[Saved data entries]
━━━━━━━━━━━━━━━━
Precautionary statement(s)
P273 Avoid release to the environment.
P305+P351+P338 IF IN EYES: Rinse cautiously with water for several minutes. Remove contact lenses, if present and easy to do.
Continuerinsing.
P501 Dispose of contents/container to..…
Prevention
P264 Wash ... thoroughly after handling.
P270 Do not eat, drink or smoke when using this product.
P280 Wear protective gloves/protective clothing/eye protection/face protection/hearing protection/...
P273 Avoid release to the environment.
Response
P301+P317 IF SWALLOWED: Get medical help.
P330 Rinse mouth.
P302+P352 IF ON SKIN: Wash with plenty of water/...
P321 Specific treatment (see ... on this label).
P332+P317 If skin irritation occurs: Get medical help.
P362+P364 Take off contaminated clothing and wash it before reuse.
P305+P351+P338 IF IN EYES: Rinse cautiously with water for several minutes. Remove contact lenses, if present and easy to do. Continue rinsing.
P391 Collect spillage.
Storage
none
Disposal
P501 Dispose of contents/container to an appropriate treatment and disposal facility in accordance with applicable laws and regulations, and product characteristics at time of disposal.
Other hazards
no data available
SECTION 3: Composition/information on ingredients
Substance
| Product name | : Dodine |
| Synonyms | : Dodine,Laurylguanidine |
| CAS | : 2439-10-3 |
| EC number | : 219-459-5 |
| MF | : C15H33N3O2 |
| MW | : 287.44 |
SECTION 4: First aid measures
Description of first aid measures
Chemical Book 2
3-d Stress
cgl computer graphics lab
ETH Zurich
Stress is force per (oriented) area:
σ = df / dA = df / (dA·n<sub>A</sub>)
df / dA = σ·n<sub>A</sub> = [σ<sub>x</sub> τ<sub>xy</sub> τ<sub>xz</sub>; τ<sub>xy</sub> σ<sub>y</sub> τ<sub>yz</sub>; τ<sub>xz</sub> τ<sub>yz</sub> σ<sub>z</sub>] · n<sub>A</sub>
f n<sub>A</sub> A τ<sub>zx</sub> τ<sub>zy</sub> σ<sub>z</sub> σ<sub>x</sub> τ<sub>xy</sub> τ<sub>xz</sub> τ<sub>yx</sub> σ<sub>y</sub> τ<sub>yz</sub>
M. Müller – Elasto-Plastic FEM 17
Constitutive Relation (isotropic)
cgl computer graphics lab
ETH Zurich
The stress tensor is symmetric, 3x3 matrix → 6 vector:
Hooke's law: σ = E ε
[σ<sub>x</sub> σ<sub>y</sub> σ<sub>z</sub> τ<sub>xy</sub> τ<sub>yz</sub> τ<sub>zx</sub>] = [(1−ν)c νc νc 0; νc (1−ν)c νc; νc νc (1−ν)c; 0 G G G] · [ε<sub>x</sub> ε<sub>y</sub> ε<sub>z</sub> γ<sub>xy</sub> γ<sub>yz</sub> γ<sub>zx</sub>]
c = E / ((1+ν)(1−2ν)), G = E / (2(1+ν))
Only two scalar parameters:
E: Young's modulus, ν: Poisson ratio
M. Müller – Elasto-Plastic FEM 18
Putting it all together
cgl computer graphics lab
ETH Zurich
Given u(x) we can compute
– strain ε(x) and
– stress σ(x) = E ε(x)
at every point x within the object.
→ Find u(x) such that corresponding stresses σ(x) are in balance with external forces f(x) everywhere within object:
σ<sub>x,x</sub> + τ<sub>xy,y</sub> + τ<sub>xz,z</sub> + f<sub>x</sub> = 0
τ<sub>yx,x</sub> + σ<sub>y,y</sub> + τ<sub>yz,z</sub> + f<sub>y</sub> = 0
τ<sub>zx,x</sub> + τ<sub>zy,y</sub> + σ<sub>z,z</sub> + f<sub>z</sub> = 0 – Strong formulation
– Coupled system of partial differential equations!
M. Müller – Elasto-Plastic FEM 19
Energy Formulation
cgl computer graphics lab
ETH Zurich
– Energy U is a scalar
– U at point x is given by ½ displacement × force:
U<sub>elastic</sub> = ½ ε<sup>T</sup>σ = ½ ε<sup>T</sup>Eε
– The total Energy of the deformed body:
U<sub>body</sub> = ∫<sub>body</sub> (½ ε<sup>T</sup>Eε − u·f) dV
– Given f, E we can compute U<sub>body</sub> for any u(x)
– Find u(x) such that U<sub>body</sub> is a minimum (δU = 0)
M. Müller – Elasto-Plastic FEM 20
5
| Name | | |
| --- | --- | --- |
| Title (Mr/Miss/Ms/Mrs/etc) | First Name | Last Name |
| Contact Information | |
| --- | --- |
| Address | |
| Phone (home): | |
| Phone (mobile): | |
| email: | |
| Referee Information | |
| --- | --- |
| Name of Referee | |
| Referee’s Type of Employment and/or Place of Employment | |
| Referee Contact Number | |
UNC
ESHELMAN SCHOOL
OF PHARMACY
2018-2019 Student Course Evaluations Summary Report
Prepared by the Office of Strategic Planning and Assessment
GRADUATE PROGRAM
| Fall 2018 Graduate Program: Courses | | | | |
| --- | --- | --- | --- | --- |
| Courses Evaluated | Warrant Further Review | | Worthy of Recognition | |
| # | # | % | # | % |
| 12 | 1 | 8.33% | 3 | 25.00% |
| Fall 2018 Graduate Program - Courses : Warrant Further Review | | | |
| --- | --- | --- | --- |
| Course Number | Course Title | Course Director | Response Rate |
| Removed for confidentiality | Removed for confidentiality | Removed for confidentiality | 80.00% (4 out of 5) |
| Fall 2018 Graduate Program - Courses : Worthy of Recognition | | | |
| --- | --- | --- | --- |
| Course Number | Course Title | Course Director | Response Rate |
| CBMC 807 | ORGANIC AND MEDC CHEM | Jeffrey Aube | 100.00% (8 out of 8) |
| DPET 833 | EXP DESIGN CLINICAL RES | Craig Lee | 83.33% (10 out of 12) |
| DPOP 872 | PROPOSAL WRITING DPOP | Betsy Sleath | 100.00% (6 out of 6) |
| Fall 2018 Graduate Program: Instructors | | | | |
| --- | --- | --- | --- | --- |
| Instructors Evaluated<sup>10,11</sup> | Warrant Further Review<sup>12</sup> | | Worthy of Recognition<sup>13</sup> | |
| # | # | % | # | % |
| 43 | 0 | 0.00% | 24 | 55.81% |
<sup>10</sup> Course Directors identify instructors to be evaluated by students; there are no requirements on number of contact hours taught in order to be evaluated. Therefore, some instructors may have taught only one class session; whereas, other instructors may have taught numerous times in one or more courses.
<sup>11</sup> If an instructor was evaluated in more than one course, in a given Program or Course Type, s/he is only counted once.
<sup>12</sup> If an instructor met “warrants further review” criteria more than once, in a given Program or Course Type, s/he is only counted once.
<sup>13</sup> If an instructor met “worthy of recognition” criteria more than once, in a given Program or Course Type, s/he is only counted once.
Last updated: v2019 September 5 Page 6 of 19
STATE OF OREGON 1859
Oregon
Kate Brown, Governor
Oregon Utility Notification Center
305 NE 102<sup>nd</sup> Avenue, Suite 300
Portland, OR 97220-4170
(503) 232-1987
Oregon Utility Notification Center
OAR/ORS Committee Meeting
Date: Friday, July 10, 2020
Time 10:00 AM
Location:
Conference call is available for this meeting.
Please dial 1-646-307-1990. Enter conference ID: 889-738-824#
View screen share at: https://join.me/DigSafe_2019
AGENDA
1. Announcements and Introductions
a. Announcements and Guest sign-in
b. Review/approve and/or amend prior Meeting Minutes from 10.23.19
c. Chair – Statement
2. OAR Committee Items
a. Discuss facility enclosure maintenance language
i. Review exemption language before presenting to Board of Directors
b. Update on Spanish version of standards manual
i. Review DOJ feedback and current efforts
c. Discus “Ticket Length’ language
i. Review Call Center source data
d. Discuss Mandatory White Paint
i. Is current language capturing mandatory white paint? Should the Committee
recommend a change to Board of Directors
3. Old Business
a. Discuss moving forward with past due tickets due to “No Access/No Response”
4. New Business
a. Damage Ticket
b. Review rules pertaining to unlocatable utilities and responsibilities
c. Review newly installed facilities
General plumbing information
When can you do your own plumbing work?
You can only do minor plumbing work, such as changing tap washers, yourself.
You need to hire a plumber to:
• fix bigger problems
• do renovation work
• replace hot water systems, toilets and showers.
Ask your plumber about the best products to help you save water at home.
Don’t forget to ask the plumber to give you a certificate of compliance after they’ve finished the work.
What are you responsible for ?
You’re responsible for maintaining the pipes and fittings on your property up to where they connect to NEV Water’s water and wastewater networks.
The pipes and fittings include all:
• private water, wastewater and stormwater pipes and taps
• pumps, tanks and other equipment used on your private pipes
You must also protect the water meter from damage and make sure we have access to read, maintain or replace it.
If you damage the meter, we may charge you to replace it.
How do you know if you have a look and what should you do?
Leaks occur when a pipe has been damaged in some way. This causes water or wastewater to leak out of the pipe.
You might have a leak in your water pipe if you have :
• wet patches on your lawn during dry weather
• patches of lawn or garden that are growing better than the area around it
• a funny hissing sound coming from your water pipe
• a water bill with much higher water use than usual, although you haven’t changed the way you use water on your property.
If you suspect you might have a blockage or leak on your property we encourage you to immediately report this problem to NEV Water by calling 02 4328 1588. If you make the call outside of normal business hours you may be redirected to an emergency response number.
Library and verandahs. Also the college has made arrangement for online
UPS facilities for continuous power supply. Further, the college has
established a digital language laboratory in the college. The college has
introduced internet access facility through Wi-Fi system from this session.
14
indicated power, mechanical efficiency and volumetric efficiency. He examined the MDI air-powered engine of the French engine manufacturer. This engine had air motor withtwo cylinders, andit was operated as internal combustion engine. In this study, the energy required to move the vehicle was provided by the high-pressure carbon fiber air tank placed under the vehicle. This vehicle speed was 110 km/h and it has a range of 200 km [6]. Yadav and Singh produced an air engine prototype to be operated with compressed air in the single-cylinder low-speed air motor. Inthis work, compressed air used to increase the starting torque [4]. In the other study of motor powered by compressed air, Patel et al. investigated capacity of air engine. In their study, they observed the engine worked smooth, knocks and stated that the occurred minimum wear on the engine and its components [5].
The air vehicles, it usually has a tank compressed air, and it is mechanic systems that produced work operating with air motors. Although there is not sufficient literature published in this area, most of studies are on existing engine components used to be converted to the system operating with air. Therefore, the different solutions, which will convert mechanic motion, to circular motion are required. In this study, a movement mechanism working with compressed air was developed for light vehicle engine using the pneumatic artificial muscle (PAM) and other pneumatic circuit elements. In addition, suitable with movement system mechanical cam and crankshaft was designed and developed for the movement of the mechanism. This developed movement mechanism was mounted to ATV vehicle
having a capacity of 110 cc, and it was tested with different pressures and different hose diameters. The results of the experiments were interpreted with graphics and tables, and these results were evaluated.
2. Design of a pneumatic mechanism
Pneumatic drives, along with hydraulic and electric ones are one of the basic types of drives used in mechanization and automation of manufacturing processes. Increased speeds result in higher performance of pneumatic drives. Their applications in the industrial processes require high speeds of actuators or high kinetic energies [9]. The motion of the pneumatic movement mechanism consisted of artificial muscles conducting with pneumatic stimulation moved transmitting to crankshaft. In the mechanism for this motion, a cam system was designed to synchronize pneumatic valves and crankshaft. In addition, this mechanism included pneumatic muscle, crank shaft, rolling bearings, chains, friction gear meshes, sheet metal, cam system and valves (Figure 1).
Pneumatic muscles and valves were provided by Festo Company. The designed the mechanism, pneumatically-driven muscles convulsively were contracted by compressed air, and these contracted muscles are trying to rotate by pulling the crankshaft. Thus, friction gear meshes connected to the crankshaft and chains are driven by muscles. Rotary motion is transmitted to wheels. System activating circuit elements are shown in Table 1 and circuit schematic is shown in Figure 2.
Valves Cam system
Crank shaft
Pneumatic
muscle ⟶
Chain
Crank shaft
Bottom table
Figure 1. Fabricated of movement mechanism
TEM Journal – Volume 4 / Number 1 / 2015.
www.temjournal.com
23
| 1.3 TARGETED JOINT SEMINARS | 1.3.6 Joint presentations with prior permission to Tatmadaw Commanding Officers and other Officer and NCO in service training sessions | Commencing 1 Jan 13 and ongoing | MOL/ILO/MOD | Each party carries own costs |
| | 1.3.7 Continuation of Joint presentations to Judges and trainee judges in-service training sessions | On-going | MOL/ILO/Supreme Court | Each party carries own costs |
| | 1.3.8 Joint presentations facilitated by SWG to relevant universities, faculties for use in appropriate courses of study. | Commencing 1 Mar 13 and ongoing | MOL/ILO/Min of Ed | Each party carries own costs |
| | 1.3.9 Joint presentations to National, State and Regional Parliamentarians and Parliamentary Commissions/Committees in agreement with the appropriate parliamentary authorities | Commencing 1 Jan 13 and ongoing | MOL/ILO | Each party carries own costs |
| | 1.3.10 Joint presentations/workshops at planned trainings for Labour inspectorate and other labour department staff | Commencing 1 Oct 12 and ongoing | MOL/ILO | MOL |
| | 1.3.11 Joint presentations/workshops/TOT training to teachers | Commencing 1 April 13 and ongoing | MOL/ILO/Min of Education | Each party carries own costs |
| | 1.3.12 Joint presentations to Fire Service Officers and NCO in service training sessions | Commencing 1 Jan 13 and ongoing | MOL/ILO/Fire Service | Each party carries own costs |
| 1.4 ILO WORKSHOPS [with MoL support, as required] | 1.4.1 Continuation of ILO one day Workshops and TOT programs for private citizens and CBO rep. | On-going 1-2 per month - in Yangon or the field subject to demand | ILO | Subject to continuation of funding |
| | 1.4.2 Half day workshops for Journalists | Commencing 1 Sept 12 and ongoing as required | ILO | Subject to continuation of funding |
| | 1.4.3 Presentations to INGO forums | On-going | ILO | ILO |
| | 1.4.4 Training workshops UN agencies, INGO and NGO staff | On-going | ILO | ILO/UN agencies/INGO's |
━━━━━━━━━━━━━━━━
# What the exercise asks:
Begin at the line above that has "E: Young's modulus, ν: Poisson ratio" and stop after the line that has "ESHELMAN SCHOOL", copying each line exactly and adding nothing else.

# Result of the exercise:
E: Young's modulus, ν: Poisson ratio
M. Müller – Elasto-Plastic FEM 18
Putting it all together
cgl computer graphics lab
ETH Zurich
Given u(x) we can compute
– strain ε(x) and
– stress σ(x) = E ε(x)
at every point x within the object.
→ Find u(x) such that corresponding stresses σ(x) are in balance with external forces f(x) everywhere within object:
σ<sub>x,x</sub> + τ<sub>xy,y</sub> + τ<sub>xz,z</sub> + f<sub>x</sub> = 0
τ<sub>yx,x</sub> + σ<sub>y,y</sub> + τ<sub>yz,z</sub> + f<sub>y</sub> = 0
τ<sub>zx,x</sub> + τ<sub>zy,y</sub> + σ<sub>z,z</sub> + f<sub>z</sub> = 0 – Strong formulation
– Coupled system of partial differential equations!
M. Müller – Elasto-Plastic FEM 19
Energy Formulation
cgl computer graphics lab
ETH Zurich
– Energy U is a scalar
– U at point x is given by ½ displacement × force:
U<sub>elastic</sub> = ½ ε<sup>T</sup>σ = ½ ε<sup>T</sup>Eε
– The total Energy of the deformed body:
U<sub>body</sub> = ∫<sub>body</sub> (½ ε<sup>T</sup>Eε − u·f) dV
– Given f, E we can compute U<sub>body</sub> for any u(x)
– Find u(x) such that U<sub>body</sub> is a minimum (δU = 0)
M. Müller – Elasto-Plastic FEM 20
5
| Name | | |
| --- | --- | --- |
| Title (Mr/Miss/Ms/Mrs/etc) | First Name | Last Name |
| Contact Information | |
| --- | --- |
| Address | |
| Phone (home): | |
| Phone (mobile): | |
| email: | |
| Referee Information | |
| --- | --- |
| Name of Referee | |
| Referee’s Type of Employment and/or Place of Employment | |
| Referee Contact Number | |
UNC
ESHELMAN SCHOOL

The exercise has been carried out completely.